ABOUT THIS EXERCISE:
Check each line of the entries below for the word "membranous", and copy out the ones that have it.
*** Begin section ***
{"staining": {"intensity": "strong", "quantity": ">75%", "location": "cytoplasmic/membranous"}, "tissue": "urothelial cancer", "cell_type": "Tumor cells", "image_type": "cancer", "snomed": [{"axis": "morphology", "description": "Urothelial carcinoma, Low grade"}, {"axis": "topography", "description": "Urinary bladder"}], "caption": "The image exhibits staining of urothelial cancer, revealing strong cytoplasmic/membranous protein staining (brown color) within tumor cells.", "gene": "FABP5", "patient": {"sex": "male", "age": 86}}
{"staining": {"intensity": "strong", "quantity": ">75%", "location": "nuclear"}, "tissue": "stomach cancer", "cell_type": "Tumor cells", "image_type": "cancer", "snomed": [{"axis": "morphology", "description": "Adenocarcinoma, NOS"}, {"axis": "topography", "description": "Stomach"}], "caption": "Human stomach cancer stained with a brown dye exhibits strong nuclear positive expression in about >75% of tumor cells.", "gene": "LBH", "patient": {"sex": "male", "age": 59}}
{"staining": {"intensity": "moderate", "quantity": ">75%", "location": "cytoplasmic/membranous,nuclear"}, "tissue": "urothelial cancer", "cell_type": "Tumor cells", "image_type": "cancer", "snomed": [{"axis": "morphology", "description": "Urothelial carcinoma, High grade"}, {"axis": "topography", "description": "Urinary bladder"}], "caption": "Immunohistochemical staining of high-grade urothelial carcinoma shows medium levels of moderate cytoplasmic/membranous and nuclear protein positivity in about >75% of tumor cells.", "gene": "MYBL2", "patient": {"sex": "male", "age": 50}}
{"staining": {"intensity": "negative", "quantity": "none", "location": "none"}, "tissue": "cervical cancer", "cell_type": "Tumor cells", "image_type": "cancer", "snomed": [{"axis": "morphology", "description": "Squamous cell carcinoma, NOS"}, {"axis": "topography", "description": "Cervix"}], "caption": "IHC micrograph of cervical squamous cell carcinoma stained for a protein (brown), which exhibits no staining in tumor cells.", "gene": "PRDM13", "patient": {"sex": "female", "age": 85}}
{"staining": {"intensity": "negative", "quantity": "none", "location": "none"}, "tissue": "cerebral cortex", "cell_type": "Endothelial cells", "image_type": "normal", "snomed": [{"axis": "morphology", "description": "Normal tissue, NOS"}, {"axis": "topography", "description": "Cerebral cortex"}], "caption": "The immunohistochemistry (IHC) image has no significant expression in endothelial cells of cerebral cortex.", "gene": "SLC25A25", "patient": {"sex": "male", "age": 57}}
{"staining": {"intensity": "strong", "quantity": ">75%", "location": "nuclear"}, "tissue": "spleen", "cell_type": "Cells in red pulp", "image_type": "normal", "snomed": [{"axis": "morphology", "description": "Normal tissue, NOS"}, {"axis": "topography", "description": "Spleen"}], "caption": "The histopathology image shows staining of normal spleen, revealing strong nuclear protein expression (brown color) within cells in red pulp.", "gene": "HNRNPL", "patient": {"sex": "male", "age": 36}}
*** End section ***
RESPONSE FOR THIS EXERCISE:
{"staining": {"intensity": "strong", "quantity": ">75%", "location": "cytoplasmic/membranous"}, "tissue": "urothelial cancer", "cell_type": "Tumor cells", "image_type": "cancer", "snomed": [{"axis": "morphology", "description": "Urothelial carcinoma, Low grade"}, {"axis": "topography", "description": "Urinary bladder"}], "caption": "The image exhibits staining of urothelial cancer, revealing strong cytoplasmic/membranous protein staining (brown color) within tumor cells.", "gene": "FABP5", "patient": {"sex": "male", "age": 86}}
{"staining": {"intensity": "moderate", "quantity": ">75%", "location": "cytoplasmic/membranous,nuclear"}, "tissue": "urothelial cancer", "cell_type": "Tumor cells", "image_type": "cancer", "snomed": [{"axis": "morphology", "description": "Urothelial carcinoma, High grade"}, {"axis": "topography", "description": "Urinary bladder"}], "caption": "Immunohistochemical staining of high-grade urothelial carcinoma shows medium levels of moderate cytoplasmic/membranous and nuclear protein positivity in about >75% of tumor cells.", "gene": "MYBL2", "patient": {"sex": "male", "age": 50}}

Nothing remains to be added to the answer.